The foreign invasion began in earnest with Hawaiian behemoth Konishiki, who was nicknamed the ‘Dump Truck’ and tipped the scales at a whopping 285 kilogrammes, and other hulking Pacific islanders in the 1990s.
But the subsequent rise of the Mongolians, led by the brilliant but temperamental Asashoryu and latterly by Hakuho, who has racked up a record 35 Emperor’s Cup victories since 2006, has tormented sumo traditionalists in the absence of a serious Japanese challenge.
“We can learn from them,” insisted Kotoshogiku, wearing a grey kimono and perched precariously on two chairs hastily bound together with sticky tape.
“Hakuho has so many weapons, like his fleetness of foot and how he puts you off balance. For many Japanese wrestlers, sumo is a test of strength and we charge head first.
“There are things we could definitely learn from,” he added. “Like the angle of attack, coming in from lower down.
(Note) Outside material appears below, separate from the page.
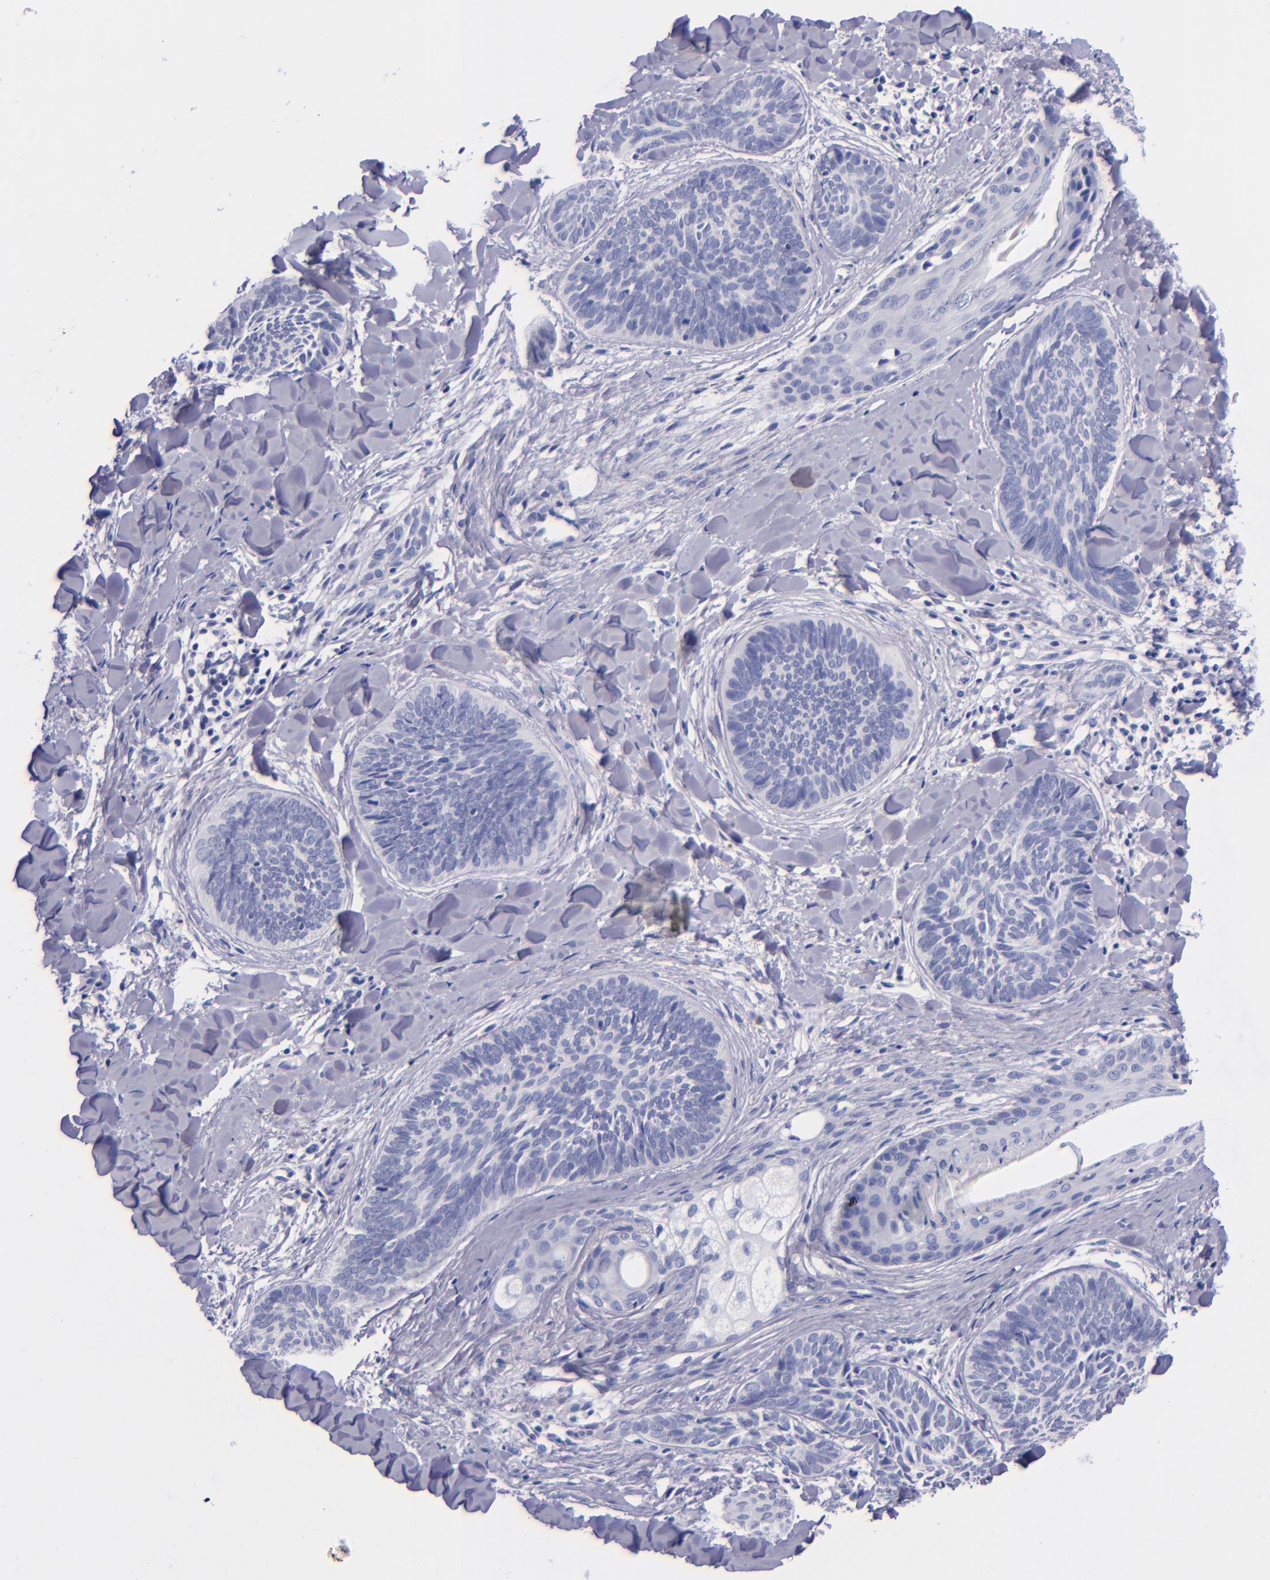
{"staining": {"intensity": "negative", "quantity": "none", "location": "none"}, "tissue": "skin cancer", "cell_type": "Tumor cells", "image_type": "cancer", "snomed": [{"axis": "morphology", "description": "Basal cell carcinoma"}, {"axis": "topography", "description": "Skin"}], "caption": "IHC micrograph of neoplastic tissue: human skin cancer (basal cell carcinoma) stained with DAB displays no significant protein expression in tumor cells.", "gene": "SV2A", "patient": {"sex": "female", "age": 81}}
You can understand why (Mongolian wrestlers) are so strong.”
– Damaging scandals –
Japan has been without a homegrown yokozuna, or grand champion, since Takanohana retired in 2003 while three Mongolians currently occupy sumo’s elite rank, with Harumafuji having won seven titles and Kakuryu two.
But Kotoshogiku, who stands 5 feet 11 inches (1.80 metres) and weighs a meaty 180 kilos, beat all three in January and believes his victory, though unexpected, was no flash in the pan.
“I’ve cried my eyes out in front of my mum and dad,” said the Fukuoka native, who currently holds the second-highest rank of ozeki.
“But I’ve never once thought of quitting sumo,” he added. “I’m calm about the future, I want to win more championships.”
Many inside the cloistered world of sumo, which historians agree dates back some 2,000 years, will hope Kotoshogiku’s emergence ushers in a new era after years of damaging scandals, including allegations of gambling and drug abuse, bout-fixing and underworld links.
One of the most immediate results of Kotoshogiku’s new-found fame is being constantly asked to squeeze toddlers for good luck, like a benevolent deity.
“I get a lot of mothers asking me to cuddle their children to protect them from colds or whatever,” he said, smiling.